Tuesday, May 3, 2011

Death and Other Symbolic Acts

A. A violent order is a disorder; and
B. A great disorder is an order. These
Two things are one. 

--Wallace Stevens "Connoisseur of Chaos"

"Should we celebrate the death of Osama bin Laden?" asked the TV reporter. "Well," said the thoughtful young lady,"as a Christian, I know we should not be happy about any death, but I think of him as an evil machine, not a human."  Interesting rationalization. Combine "evil" with "nonhuman" and you can justify celebrating death.

Let me add quickly here that I am not implying that the US should not have tracked down and killed bin Laden. Maybe this young woman has watched "Terminator 3: The Rise of the Machines" once too often. Still, I can't help wondering how much Osama's death will change anything in the dynamic of terrorism. Not much, methinks. Acts of terrorism are symbolic:  Bring down the World Trade Center, blow up the embassy, sink the warship, kill the evildoers (viewed from both sides of the terrorism divide).

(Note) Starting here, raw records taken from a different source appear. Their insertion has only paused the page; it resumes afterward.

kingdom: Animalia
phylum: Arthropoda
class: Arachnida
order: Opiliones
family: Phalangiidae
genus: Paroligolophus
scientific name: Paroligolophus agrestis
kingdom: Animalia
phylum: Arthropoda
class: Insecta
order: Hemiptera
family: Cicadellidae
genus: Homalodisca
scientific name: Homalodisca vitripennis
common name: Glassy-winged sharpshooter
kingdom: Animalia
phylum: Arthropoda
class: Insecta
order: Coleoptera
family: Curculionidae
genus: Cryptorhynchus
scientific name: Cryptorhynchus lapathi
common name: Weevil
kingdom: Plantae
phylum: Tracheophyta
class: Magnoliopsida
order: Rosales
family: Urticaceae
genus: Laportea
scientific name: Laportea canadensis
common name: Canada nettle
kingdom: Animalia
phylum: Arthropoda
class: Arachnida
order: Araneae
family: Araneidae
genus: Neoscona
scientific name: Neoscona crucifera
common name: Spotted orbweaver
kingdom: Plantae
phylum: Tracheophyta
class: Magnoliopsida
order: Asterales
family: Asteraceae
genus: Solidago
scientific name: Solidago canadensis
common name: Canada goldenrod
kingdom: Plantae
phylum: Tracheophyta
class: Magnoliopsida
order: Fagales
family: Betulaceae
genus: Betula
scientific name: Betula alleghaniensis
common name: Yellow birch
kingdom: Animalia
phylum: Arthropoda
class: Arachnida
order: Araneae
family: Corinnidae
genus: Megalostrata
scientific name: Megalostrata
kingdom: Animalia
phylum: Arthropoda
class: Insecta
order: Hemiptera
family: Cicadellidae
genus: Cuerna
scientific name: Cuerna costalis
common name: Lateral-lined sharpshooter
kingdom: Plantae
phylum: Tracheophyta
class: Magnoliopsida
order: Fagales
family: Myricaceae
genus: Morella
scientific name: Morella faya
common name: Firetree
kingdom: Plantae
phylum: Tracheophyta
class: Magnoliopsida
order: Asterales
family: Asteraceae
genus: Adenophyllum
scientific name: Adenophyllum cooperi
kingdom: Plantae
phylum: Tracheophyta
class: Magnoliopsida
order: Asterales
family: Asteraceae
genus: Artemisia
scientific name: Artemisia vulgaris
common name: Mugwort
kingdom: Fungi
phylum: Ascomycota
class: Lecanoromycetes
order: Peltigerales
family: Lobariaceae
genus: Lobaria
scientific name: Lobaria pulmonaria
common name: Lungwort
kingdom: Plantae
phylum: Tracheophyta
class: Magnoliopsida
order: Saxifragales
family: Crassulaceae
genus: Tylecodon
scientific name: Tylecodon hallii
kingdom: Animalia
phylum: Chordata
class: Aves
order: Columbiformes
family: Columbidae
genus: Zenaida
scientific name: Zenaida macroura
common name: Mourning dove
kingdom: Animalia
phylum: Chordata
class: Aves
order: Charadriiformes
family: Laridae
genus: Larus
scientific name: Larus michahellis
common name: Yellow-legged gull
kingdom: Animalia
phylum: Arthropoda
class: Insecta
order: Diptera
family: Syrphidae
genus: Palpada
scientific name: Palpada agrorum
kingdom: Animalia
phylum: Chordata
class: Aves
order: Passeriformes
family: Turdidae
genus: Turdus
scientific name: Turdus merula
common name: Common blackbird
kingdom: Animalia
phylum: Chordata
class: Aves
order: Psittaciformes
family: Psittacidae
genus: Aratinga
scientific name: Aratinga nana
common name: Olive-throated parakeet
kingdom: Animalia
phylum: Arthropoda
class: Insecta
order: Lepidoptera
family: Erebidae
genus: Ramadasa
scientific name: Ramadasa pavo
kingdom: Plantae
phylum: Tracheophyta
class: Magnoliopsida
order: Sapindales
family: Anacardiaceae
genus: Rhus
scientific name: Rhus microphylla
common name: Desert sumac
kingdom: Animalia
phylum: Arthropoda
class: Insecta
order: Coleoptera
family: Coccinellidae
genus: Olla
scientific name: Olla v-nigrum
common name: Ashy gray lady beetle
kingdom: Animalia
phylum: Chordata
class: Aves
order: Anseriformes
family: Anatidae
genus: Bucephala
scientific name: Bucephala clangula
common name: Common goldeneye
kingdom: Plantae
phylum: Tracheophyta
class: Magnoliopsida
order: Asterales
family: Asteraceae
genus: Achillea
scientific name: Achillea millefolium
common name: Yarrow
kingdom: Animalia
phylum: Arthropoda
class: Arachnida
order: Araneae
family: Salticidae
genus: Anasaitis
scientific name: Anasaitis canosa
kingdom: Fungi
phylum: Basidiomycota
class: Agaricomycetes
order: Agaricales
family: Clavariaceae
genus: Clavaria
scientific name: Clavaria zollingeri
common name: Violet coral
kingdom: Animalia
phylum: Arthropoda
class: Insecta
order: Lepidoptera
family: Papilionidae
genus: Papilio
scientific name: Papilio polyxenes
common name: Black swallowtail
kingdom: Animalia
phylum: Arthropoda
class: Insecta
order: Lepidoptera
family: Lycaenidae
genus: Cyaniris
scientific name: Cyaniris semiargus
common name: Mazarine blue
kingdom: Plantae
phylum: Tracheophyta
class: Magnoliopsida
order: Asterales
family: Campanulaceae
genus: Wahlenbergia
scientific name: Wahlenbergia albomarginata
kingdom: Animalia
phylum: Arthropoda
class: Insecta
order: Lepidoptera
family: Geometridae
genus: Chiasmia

This week marks the 125th anniversary of another violent labor confrontation in U.S. history: the infamous Haymarket Square incident in Chicago.  The stage was set when the company, McCormick Harvesting Machine, locked out workers who were seeking an eight-hour workday.  Workers had come under attack by company-hired Pinkertons during a strike the year before.  This time, strikebreakers were brought into the plant under the protection of hundreds of police.  On May 3, 1886, the unionists rushed forward to confront strikebreakers at the end of their shift.  The police fired on the crowd, and gunfire erupted.

Outraged, local anarchists called for a huge rally to be held in Haymarket Square the following evening.  The large crowd assembled was calm and quiet--until the police tried to clear them from the square.  Someone threw a bomb at the police, the police fired back.  The five minutes of ensuing chaos ended with 8 police dead and 50 wounded, many of these from "friendly" fire, and an estimated 60 casualties among civilians  from the unfriendly variety.

In one of the great miscarriages of justice in US history, four of the union organizers were convicted of murder and hanged in November of 1887.  In 1893, the mayor issued a posthumous pardon, but the damage had been done.  The dream of an eight-hour workday was put on hold for decades.  A company had once again asserted its control over the lives of the workers.


Emma Goldman, lover of fellow-anarchist Alexander Berkman, deemed the Haymarket martyrdoms "the most decisive influence in my existence."  Berkman called the Chicago anarchists "a potent and vital inspiration."  After Berkman's ill-fated 1892 assassination attempt on Frick, Goldman said that Berkman had felt compelled to go to Pittsburgh after reading about Carnegie Steel's throwing Homestead strikers' families out of company homes into the street.


For decades afterward, violence continued in Haymarket Square, this time of the symbolic kind.  Commemorative statues were erected, and repeatedly vandalized. During the Vietnam War "Days of Rage" Weathermen planted a bomb on one and blew it up.  My point is that anarchists have always been big on symbolic acts of violence: blowing up statues, assassinating archdukes at Sarajevo, shooting at evildoing company executives.

The parallels with the Homestead confrontation six years later need not be belabored (pun intended). While the Big Company was the prime mover, Pinkertons, police, strikers, and anarchists all played roles in the outcome.  What good was all this violence? No good at all, for anyone, except the few who owned the companies.  In fact, acts by anarchists ironically set back the labor movement for years--but on the other hand, they wouldn't have been spurred to violence had the companies been more amenable to concessions to workers.

Anarchists, terrorists, and insurgents of all stripe have completely given up on Those In Power and can see no other course to unseat them but violence. Bin Laden had said  in interviews that his initial inspiration to establish al Qaeda came after seeing Palestinian families thrown out of their homes and herded into camps. He had grown increasingly frustrated at instituting reforms in the repressive rule of his home state of Saudi Arabia, and gave up trying.  Did all the killing and destruction he initiated do any good?  No.  But it did accomplish one of the goals of al Qaeda:  Create fear and loathing on both sides of the Have/Have Not global constituencies.  Turn "them" into evil machines.

As we congratulate ourselves on bringing Osama to justice, we should also keep in mind that nothing has changed, really.  The global war goes on, and will go on, out of the control of any single government or movement.

Archduke Franz Ferdinand is dead, but so are 16 million others. A violent order is a disorder.  A great disorder is an order. These two things are one.